### [Task statement]
Each line that contains "image" needs to be copied from the listing.

### [Data listing]

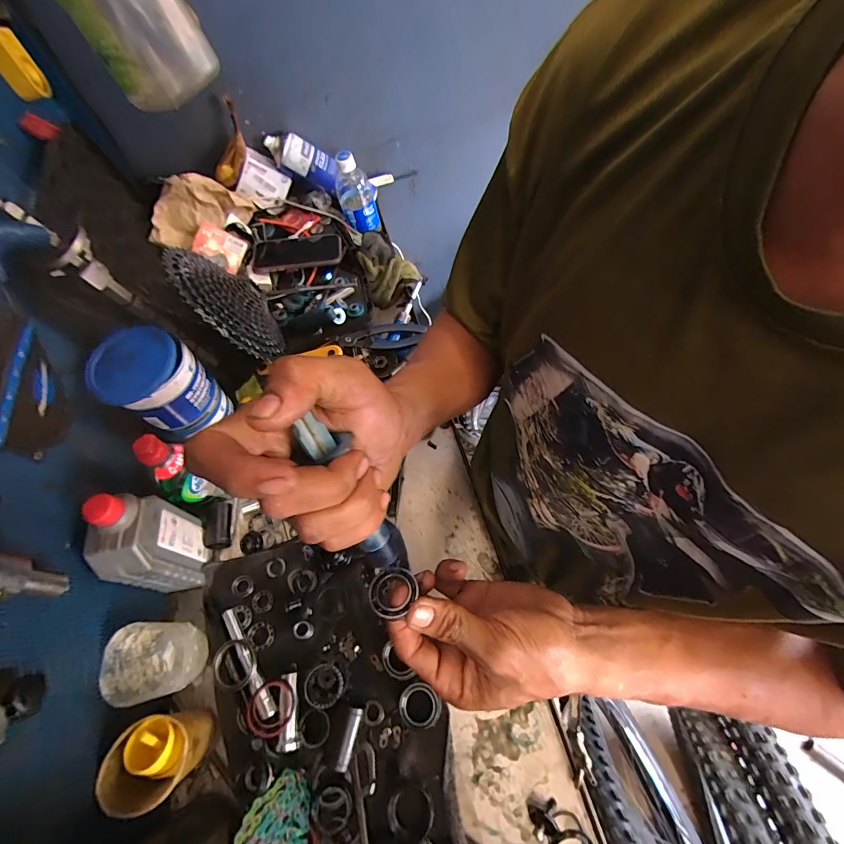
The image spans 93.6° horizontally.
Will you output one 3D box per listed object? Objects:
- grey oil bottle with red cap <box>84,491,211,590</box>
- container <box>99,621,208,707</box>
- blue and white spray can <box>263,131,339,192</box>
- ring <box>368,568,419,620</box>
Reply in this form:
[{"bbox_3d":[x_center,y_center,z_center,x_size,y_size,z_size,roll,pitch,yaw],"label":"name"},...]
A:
[{"bbox_3d":[-0.308,0.138,0.442,0.063,0.158,0.082,-19,63,-6],"label":"grey oil bottle with red cap"},{"bbox_3d":[-0.285,0.260,0.434,0.060,0.091,0.074,-7,62,0],"label":"container"},{"bbox_3d":[-0.220,-0.482,0.729,0.132,0.057,0.047,13,57,-31],"label":"blue and white spray can"},{"bbox_3d":[-0.018,0.108,0.253,0.031,0.008,0.028,-15,63,-4],"label":"ring"}]

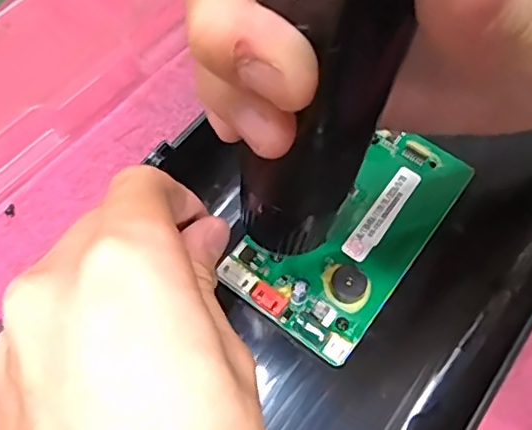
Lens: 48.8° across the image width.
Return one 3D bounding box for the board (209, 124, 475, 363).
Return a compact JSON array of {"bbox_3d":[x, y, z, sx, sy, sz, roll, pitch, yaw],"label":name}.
[{"bbox_3d":[0.036,0.005,0.240,0.056,0.010,0.102,37,67,15],"label":"board"}]

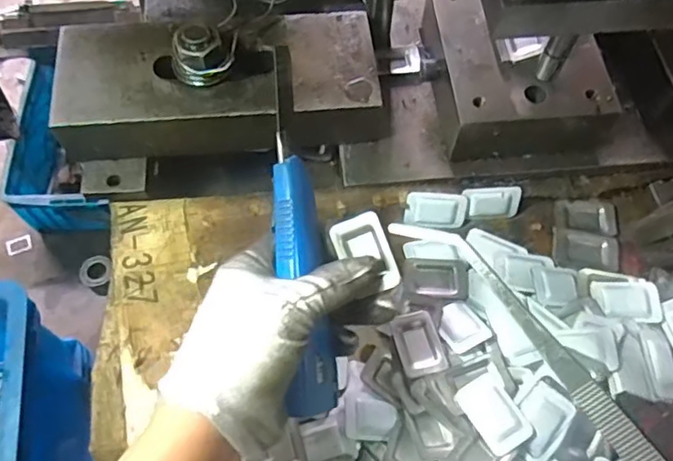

### [Exercise solution]
The image spans 93.6° horizontally.
Lens: 48.8° across the image width.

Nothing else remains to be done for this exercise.